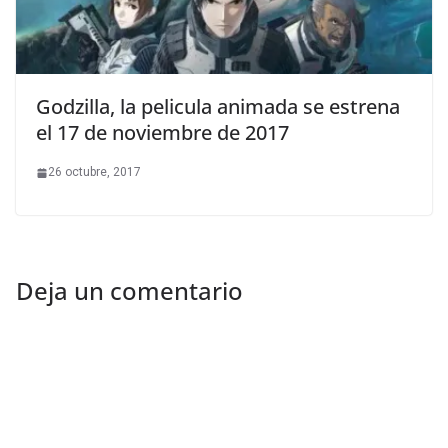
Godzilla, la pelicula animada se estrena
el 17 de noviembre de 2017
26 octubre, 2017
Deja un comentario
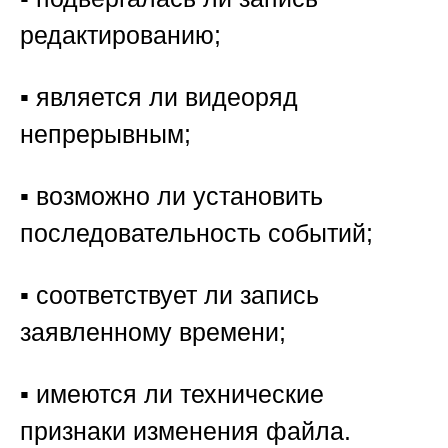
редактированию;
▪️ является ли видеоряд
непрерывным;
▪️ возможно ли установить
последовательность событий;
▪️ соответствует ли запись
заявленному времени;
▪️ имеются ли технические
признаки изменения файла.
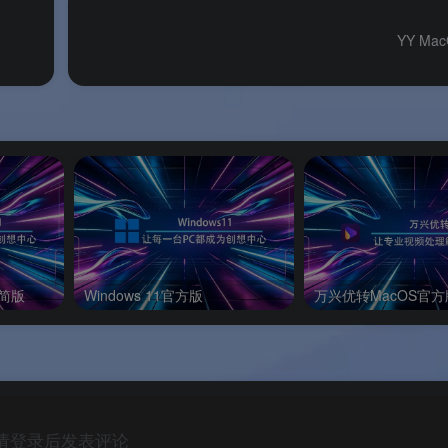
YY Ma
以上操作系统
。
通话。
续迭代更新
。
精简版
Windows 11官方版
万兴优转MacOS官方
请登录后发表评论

----

Task to carry out
Write out the lines of the material from the one containing "соответствует ли запись" through the last, exactly and only those. Leave every picture out.

Answer below
▪️ соответствует ли запись
заявленному времени;
▪️ имеются ли технические
признаки изменения файла.
YY Ma
以上操作系统
。
通话。
续迭代更新
。
精简版
Windows 11官方版
万兴优转MacOS官方
请登录后发表评论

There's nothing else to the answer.